O filme ou livro reconstituiria os textões verbais com
que ela tenta convencê-lo de que é errado dar de ombros para o desmatamento da
Amazônia ou incentivar o desmantelamento da escola pública. Ela explica a ele
que a Terra não é plana, leva inclusive um globo terrestre (“quer que eu
desenhe?”). Ela diz que ele é um dos responsáveis pelo aquecimento global e
pela concentração de renda nas mãos dos super-ricos.
“Frederico” se recusa terminantemente a ceder numa
vírgula. Insulta-a, chama-a dos piores nomes, diz que a amava quando era à
distância, mas que agora está vendo que ela não passa de uma vagabunda igual a
todas as outras... O papo de todo serial-killer.

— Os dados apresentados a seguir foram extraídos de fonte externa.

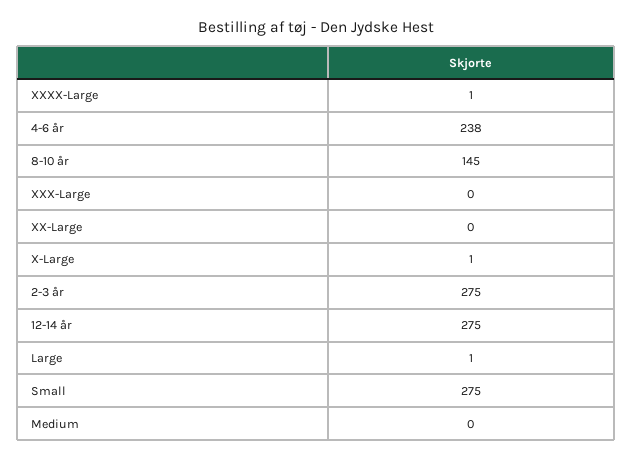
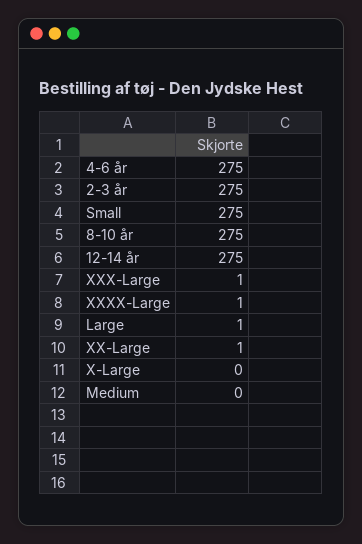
  {
    "XXXX-Large": 1,
-   "4-6 år": 238,
+   "4-6 år": 275,
-   "8-10 år": 145,
+   "8-10 år": 275,
-   "XXX-Large": 0,
+   "XXX-Large": 1,
-   "XX-Large": 0,
+   "XX-Large": 1,
-   "X-Large": 1,
+   "X-Large": 0,
    "2-3 år": 275,
    "12-14 år": 275,
    "Large": 1,
    "Small": 275,
    "Medium": 0
  }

Miranda se desespera. As amigas a veem tensa, perguntam o
que é, chamam para um café na livraria preferida. Ela não sai mais de casa: sua
existência virou uma anti-terapia 24 horas por dia.
Aqui eu empanquei pela segunda vez. Conseguirá Miranda
fazer a razão prevalecer sobre o obscurantismo? Vai salvar aquela alma? Ou
conseguirá Frederico pegá-la num vacilo, subjugá-la fisicamente, inverter a
situação, submetê-la a um destino pior que a morte? Ou quem sabe será Miranda
quem vai acabar perdendo as estribeiras e dizendo algo na linha de “pois você
agora vai provar do seu próprio remédio”, manietando-o em seguida, abrindo a
gaveta dos instrumentos, enquanto a câmera recua horrorizada degraus acima, passando
a porta que se abre e depois se fecha, saindo para aquela rua tranquila do
Cosme Velho onde madames e rapazes passeiam cachorros e ninguém é capaz de
adivinhar os conflitos íntimos que rolam nos porões deste Brasilzão de todos nós.
Um comentário:
Empancar, é muito bom ;).
No Cosme Velho do Bruxo, ótima ideia.